WHAT THE EXERCISE ASKS | Your answer should be the records below, repeated exactly as they stand.

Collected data

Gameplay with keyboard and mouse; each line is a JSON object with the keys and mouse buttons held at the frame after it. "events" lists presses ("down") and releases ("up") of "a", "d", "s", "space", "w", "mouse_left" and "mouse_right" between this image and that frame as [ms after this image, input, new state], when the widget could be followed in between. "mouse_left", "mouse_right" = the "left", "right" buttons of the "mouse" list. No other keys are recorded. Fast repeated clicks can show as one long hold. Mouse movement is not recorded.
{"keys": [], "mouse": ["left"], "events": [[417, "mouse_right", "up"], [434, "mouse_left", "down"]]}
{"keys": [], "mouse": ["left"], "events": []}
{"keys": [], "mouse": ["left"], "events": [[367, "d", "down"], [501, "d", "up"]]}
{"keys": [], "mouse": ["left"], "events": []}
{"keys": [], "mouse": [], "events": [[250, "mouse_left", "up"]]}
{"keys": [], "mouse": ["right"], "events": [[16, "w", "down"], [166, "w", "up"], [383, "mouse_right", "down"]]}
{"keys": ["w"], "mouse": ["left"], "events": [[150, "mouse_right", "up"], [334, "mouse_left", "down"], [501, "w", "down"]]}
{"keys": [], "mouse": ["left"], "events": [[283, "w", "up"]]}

ANSWER |
Gameplay with keyboard and mouse; each line is a JSON object with the keys and mouse buttons held at the frame after it. "events" lists presses ("down") and releases ("up") of "a", "d", "s", "space", "w", "mouse_left" and "mouse_right" between this image and that frame as [ms after this image, input, new state], when the widget could be followed in between. "mouse_left", "mouse_right" = the "left", "right" buttons of the "mouse" list. No other keys are recorded. Fast repeated clicks can show as one long hold. Mouse movement is not recorded.
{"keys": [], "mouse": ["left"], "events": [[417, "mouse_right", "up"], [434, "mouse_left", "down"]]}
{"keys": [], "mouse": ["left"], "events": []}
{"keys": [], "mouse": ["left"], "events": [[367, "d", "down"], [501, "d", "up"]]}
{"keys": [], "mouse": ["left"], "events": []}
{"keys": [], "mouse": [], "events": [[250, "mouse_left", "up"]]}
{"keys": [], "mouse": ["right"], "events": [[16, "w", "down"], [166, "w", "up"], [383, "mouse_right", "down"]]}
{"keys": ["w"], "mouse": ["left"], "events": [[150, "mouse_right", "up"], [334, "mouse_left", "down"], [501, "w", "down"]]}
{"keys": [], "mouse": ["left"], "events": [[283, "w", "up"]]}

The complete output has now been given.